→ **What you should do**
Give back word for word every line from the one that includes "(o *UserSession) GetApiToken()" through the last line of the listing, and nothing besides.

→ **Material for this task**
---

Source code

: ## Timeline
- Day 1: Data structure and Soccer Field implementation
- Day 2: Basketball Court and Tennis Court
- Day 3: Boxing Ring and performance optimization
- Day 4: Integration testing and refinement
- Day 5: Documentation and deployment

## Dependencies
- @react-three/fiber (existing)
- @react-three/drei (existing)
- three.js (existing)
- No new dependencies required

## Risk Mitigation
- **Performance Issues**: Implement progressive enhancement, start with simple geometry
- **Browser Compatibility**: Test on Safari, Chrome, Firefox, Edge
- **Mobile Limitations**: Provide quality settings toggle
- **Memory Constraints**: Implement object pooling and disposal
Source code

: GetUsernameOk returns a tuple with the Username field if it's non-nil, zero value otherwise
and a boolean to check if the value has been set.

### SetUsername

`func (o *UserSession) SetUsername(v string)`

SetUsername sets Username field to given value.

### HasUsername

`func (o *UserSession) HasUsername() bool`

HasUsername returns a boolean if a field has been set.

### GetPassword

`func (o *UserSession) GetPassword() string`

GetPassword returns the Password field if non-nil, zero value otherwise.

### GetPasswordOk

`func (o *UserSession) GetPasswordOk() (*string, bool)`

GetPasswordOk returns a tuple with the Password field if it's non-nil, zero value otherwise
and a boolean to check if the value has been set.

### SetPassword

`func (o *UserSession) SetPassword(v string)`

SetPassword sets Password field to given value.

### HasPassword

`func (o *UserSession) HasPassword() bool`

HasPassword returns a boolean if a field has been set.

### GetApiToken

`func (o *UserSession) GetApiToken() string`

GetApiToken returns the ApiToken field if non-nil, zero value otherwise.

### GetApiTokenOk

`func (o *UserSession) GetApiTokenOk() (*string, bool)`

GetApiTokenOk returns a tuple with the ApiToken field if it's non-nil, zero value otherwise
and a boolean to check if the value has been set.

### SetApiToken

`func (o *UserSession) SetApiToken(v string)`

---

→ **Exercise solution**
`func (o *UserSession) GetApiToken() string`

GetApiToken returns the ApiToken field if non-nil, zero value otherwise.

### GetApiTokenOk

`func (o *UserSession) GetApiTokenOk() (*string, bool)`

GetApiTokenOk returns a tuple with the ApiToken field if it's non-nil, zero value otherwise
and a boolean to check if the value has been set.

### SetApiToken

`func (o *UserSession) SetApiToken(v string)`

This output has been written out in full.